If the United Kingdom can do it, why couldn't the "Northern Mid Atlantic" United States do it to? It'd basically be Acela on steroids -- faster, and with service to smaller cities, including an NYC run through Albany and an I-90 from Niagra to Boston. You'd need a Springfield to New Haven through Hartford spur, perhaps some spurs in NJ, DE, and MD to get folks off the main corridor.

It's worth noting that among the 50 busiest airports are BOS, BWI, EWR, JFK, LGA, PHL, IAD, and DCA. Include all of PA and OH, and we add CLE, CMH, and PIT. Even if the reduction in demand only served to offset the growth, we could have 8-12 airports which wouldn't need to expand in the foreseeable future.

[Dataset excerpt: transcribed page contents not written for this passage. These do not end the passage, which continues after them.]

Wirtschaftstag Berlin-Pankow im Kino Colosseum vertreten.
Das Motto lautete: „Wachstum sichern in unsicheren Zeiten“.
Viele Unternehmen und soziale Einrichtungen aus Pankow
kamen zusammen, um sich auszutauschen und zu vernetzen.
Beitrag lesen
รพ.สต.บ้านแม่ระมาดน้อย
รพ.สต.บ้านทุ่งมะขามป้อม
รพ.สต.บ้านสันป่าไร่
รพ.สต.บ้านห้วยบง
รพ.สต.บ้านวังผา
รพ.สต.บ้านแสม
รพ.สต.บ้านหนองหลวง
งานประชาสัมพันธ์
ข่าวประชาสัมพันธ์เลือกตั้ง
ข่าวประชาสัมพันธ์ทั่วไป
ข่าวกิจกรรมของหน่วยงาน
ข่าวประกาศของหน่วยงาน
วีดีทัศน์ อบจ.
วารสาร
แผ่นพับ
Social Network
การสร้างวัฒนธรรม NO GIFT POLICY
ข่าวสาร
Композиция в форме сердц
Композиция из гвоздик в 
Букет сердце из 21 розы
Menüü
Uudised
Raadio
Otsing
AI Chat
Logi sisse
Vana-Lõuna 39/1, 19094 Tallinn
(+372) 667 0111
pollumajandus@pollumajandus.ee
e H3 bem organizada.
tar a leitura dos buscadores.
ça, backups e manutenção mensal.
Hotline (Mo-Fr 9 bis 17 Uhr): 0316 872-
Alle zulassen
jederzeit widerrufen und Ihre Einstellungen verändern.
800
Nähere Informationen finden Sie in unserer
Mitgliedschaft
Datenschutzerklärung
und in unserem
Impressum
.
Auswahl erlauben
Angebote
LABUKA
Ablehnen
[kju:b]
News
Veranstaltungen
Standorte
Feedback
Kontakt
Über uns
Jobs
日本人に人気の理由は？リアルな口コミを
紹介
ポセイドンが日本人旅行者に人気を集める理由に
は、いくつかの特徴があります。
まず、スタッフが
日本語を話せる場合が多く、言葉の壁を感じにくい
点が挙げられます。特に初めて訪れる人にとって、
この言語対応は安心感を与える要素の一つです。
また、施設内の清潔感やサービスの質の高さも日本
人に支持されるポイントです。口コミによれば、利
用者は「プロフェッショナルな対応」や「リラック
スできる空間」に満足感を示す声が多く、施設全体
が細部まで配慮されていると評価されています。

Now that, my friends, is a public works project worthy of TVA fame, and far far smaller than Eisenhower's Interstate Highway project...

DesignImpact

At some point, rising fuel prices will make commercial air travel as we know it economically nonviable. HSR seems to me to be an important component of our future transportation system. I hope we start to see some HSR progress in the U.S. soon.

Scott

People will back high speed rail until they find out that a route is planned through their back yard. The Channel Tunnel Rail Link was opened 10 years after the Channel Tunnel for this reason, the french had their TGV link open before.

The problems...nimbys and lack of funding for mitigating the worst impacts via tunnelling and so on. So don't expect anyhing in the UK soon - for at least 30 years. By that time planes will be flying on biofuels refined from pondscum.

fred schumacher

Present conditions may not be a very good indicator for the future. The achilles heel of air travel is that it requires energy dense portable fuel, namely, jet fuel, a type of kerosene. Although the military are investigating use of biofuels for aircraft, biofuel production has shown itself to be more problematic than first realized.

Rail, a form of linear transport, has the advantage of being able to be driven from mains electric power. Although electricity production presently is very dependent on fossil fuels, it does not need to be so. Electricity is the easiest form of energy to produce sustainably from non-carbon sources.